- _Request_
Format the lines below as a Markdown table with the columns "Row" and "Content," numbering each row and leaving out the blank lines and the pictures.
*** Available data Section Begins ***
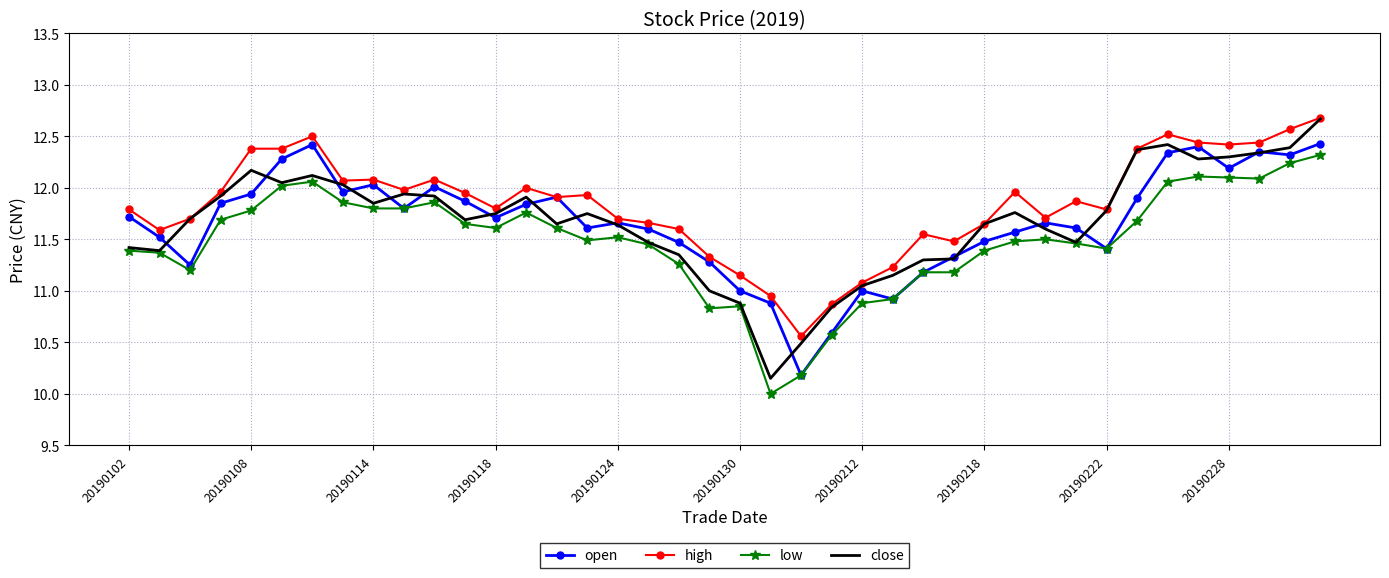

What is the difference between the second highest and second lowest values in the close series?

1.9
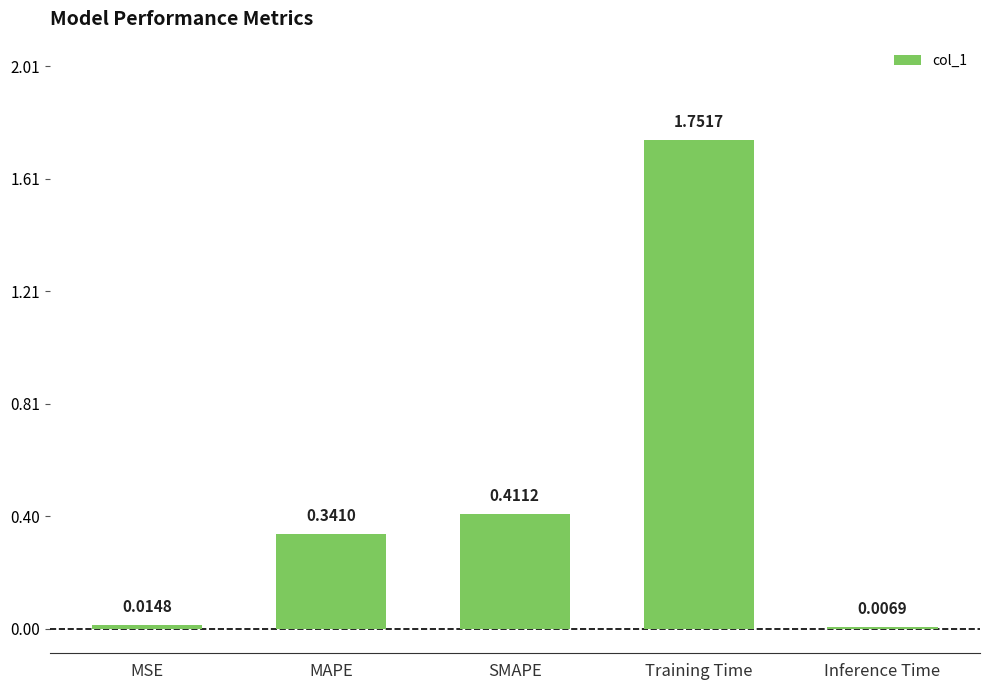

Is it true that the value at SMAPE is 0.6?

False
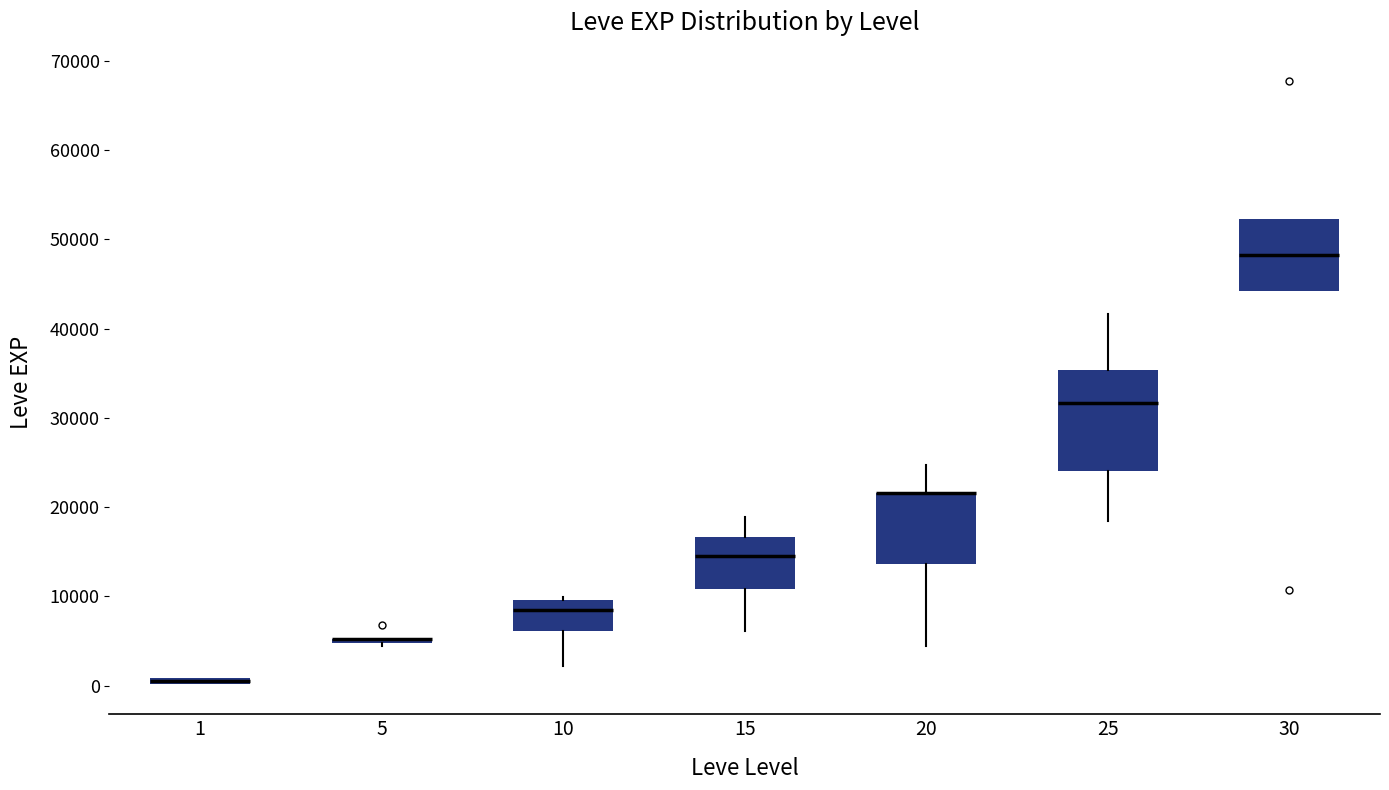

Which box is the tallest, from its lower edge to its upper edge?

25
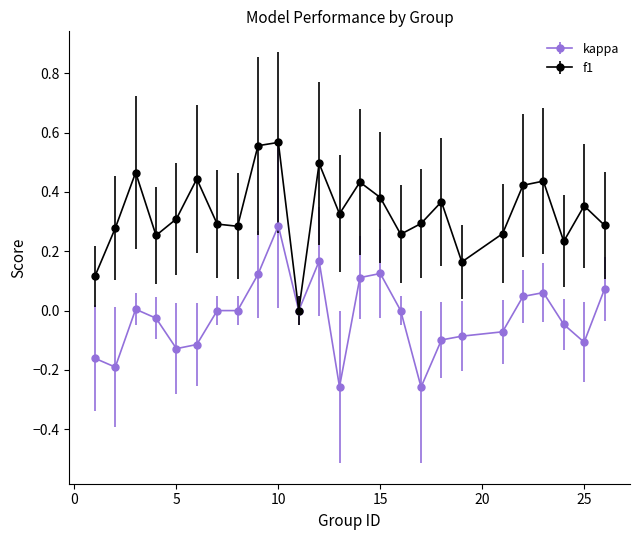

Rank the series by their average value, from highest to lowest.

f1, kappa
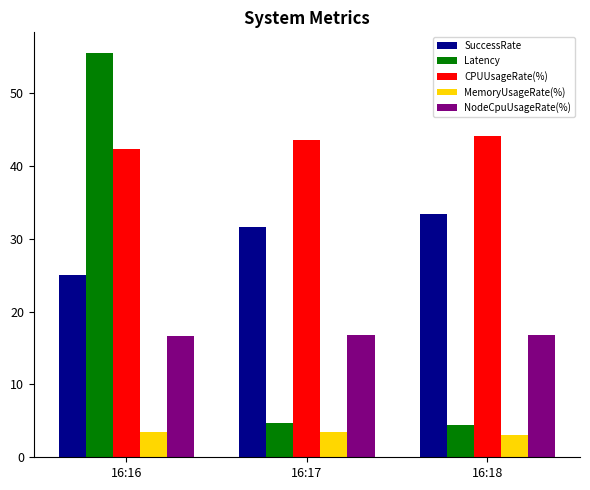

How many values in the SuccessRate series are below 31?

1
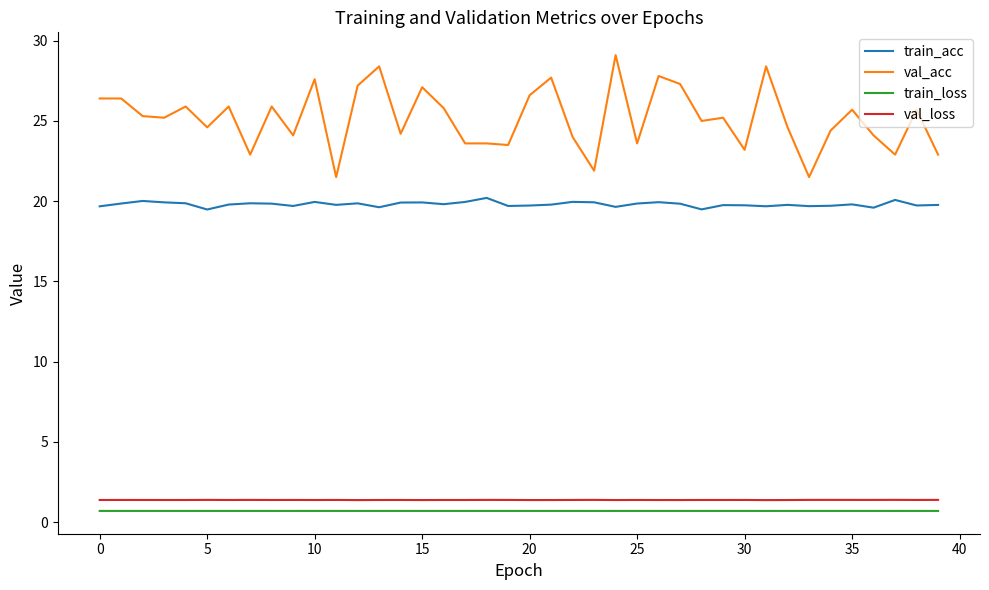

Which series has the largest total across all categories?

val_acc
*** Available data Section Ends ***
- _Answer section_
| Row | Content |
|---|---|
| 1 | What is the difference between the second highest and second lowest values in the close series? |
| 2 | 1.9 |
| 3 | Is it true that the value at SMAPE is 0.6? |
| 4 | False |
| 5 | Which box is the tallest, from its lower edge to its upper edge? |
| 6 | 25 |
| 7 | Rank the series by their average value, from highest to lowest. |
| 8 | f1, kappa |
| 9 | How many values in the SuccessRate series are below 31? |
| 10 | 1 |
| 11 | Which series has the largest total across all categories? |
| 12 | val_acc |